Australian Foreign Minister Julie Bishop yesterday announced new measures to underscore consular services as a last resort and to promote “a stronger culture of self-reliance and personal responsibility in the traveling public.”
These measures include a new policy of providing minimal consular services to Australians who willfully, repeatedly or negligently get themselves into trouble. People who visit embassies and consulates will be given the new guidelines. Charging Australians for the consular help they receive is also something the government is considering, she said.
“Our consular staff are not there to pay for the repairs to your jet ski; they’re not there to pay your hotel bill; they’re not there to lend you a laptop or to provide you with office space in the embassy for you to do your work,” Bishop said, listing requests that embassies have refused.
At the embassy in Bangkok — Australia’s busiest overall — one traveler walked in with a prostitute and was refused a loan to pay for services already rendered, said Anita Downey, a senior counselor official at the Australasian Department of Foreign Affairs and Trade.
Such requests are common at that embassy, she said, listing Los Angeles, Bali, Manila and Dubai as other locations where consular staff frequently get outlandish requests.
Australian diplomats have fielded requests for an armored car, help removing a polecat above the ceiling of a house and intervention to prevent payment of a speeding fine, senior Australian Foreign Ministry official Justin Brown said.
Other examples: Australians who were evacuated from civil unrest in Egypt in a government-chartered Qantas airliner in 2011 expected frequent flier miles for the trip, while others evacuated from the aftermath of the 2004 tsunami in Southeast Asia requested first-class seats, department records show.

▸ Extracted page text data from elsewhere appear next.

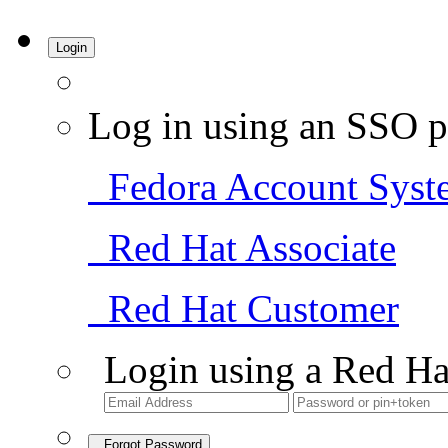
Login
Log in using an SSO p
Fedora Account Syst
Red Hat Associate
Red Hat Customer
Login using a Red Ha
Forgot Password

Brown said the US, Canada and New Zealand embassies were experiencing similar escalating expectations from citizens.
“At most of our posts there are people we would describe colloquially as serial pests who are constantly bouncing back into the embassy because they’ve run out of money or they’ve got some sort of other personal problem, and they often come to the embassy and the consular teams expecting us to solve their problems for them,” he said.
Downey said that 20 percent of emergency loans made to Australians overseas are never repaid.
Australians are avid travelers. Despite a population of only 24 million, they made 9.2 million overseas trips last year, during which the department assisted 15,000 of them.